Der Dichter hat während der Katastrophe offensichtlich drei Dinge gelernt. Erstens: Das Gefühl, dass Gott abwesend ist, dauert nur einen Augenblick; Gottes Liebe dagegen währt ein ganzes Leben (Vers 6). Zweitens hat er gelernt, dass wir Gott nicht verehren, weil er uns auf Rosen bettet, sondern weil er uns die Gnade gewährt und die Entschlossenheit verleiht, unseren Lebenspfad zu bewandern, auch wenn er steinig und hindernisreich ist. Gott verspricht uns nicht, dass wir nicht straucheln; jedoch verspricht er uns, dass seine Hand uns wieder aufrichtet, egal wie oft wir fallen. Und drittens schlussfolgert der Psalmdichter, dass wir auf dieser Erde leben, um Gott zu loben: „Du hast mein Klagelied in einen Freudentanz verwandelt, mir statt des Trauerkleids ein Festgewand gegeben. Ich musste nicht für immer verstummen, ich kann dich mit meinen Liedern preisen. Dir, HERR, mein Gott, gilt allezeit mein Dank.“ (Vers 12, 13). Während manche Menschen nach einer überstandenen Prüfung wieder zu ihrem früheren Leben zurückkehren, wurde der Dichter durch seine Erfahrungen zu einem neuen Menschen. Er hat gelernt, Gott so zu sehen, wie er ihn noch nie vorher gesehen hat.

Nicht durch das, was uns zustößt, sondern durch die Art und Weise, wie wir das Leben bewältigt haben, sind wir zu den Menschen geworden, die wir sind. Es ist sinnlos, zu fragen: „Warum sind die Menschen und die Menschheit Prüfungen ausgesetzt?“ Die Frage sollte vielmehr lauten: „Wie gehen wir mit Prüfungen um?“ Im ersten Fall wälzen wir die Verantwortung für unser Leben auf jemand anderen ab, im zweiten übernehmen wir selber Verantwortung.

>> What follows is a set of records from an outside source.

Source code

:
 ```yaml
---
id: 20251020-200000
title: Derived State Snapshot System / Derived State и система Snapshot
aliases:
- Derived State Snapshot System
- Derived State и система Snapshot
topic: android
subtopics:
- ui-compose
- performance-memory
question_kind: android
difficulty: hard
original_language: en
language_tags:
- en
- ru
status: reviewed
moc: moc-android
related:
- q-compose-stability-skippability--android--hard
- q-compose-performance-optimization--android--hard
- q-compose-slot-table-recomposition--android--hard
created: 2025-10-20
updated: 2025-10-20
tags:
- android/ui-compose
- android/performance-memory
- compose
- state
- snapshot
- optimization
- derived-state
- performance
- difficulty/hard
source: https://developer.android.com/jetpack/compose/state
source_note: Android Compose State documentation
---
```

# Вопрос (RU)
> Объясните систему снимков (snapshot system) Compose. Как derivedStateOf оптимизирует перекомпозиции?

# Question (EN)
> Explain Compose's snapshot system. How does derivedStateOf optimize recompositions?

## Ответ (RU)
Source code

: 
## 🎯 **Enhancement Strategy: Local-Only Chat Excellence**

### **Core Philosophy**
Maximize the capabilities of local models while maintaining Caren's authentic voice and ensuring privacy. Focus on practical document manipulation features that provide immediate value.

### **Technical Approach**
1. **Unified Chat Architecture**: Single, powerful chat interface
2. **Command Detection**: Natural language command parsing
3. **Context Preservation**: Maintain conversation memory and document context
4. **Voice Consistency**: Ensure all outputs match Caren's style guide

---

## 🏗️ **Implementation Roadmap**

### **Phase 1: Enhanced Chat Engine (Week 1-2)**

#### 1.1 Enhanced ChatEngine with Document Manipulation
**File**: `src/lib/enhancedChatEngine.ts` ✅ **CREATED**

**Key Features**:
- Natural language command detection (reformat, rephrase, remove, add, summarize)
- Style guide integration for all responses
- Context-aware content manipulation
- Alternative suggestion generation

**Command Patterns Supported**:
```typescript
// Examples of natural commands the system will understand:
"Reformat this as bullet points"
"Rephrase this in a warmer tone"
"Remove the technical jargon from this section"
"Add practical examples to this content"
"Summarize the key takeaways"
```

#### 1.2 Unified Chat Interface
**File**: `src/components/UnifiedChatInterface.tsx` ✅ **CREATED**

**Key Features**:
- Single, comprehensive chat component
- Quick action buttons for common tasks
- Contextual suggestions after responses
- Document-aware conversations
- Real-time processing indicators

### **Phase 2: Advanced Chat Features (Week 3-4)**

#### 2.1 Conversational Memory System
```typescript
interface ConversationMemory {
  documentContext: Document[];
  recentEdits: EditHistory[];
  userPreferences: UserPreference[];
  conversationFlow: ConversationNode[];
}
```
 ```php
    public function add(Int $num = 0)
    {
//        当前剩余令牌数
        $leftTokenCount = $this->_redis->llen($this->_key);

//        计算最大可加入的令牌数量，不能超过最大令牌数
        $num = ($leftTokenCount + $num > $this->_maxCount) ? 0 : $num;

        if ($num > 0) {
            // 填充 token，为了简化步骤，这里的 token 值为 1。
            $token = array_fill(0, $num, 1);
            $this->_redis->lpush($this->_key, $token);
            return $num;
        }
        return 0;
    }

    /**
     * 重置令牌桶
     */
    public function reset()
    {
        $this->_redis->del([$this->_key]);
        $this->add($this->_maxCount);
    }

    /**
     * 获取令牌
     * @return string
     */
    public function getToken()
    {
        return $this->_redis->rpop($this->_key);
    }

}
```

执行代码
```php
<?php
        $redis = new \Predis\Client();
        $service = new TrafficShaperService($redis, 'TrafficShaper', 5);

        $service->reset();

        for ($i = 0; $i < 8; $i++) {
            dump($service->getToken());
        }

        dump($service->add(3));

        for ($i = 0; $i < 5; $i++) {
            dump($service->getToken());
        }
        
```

Der Psalmdichter begreift, dass Gottes Liebe ihn sein ganzes Leben lang begleitet. Diese Liebe, die Liebe von und zu Gott, ist für ihn die alles beherrschende Realität. Wir können noch einen Schritt weitergehen und sagen: Gott geschieht dort, wo Menschen einander lieben. „Du sollst den HERRN, deinen Gott, lieben mit ganzem Herzen und ganzer Seele… Du sollst deinen Nächsten lieben wie dich selbst.“

Glaube ohne Liebe ist leer. So lesen wir in 1 Johannes 4 (Vers 7-8): „Ihr Lieben, lasst uns einander lieb haben; denn die Liebe ist von Gott, und wer liebt, der ist aus Gott geboren und kennt Gott. Wer nicht liebt, der kennt Gott nicht; denn Gott ist Liebe.“

Wer schwierige Zeiten durchmacht und durch Familie oder Freunde Liebe erfährt, wer durch die Gemeinde – eine „Wolke von Zeugen“ – getragen und umringt wird, dessen Beziehung zu Gott kann sich in der Tat verändern, aber im positiven Sinne. Gott offenbart sich in der Zuwendung und im Mit-Leid. Ubi caritas et amor, Deus ibi est. Wo Güte ist und Liebe, da ist Gott.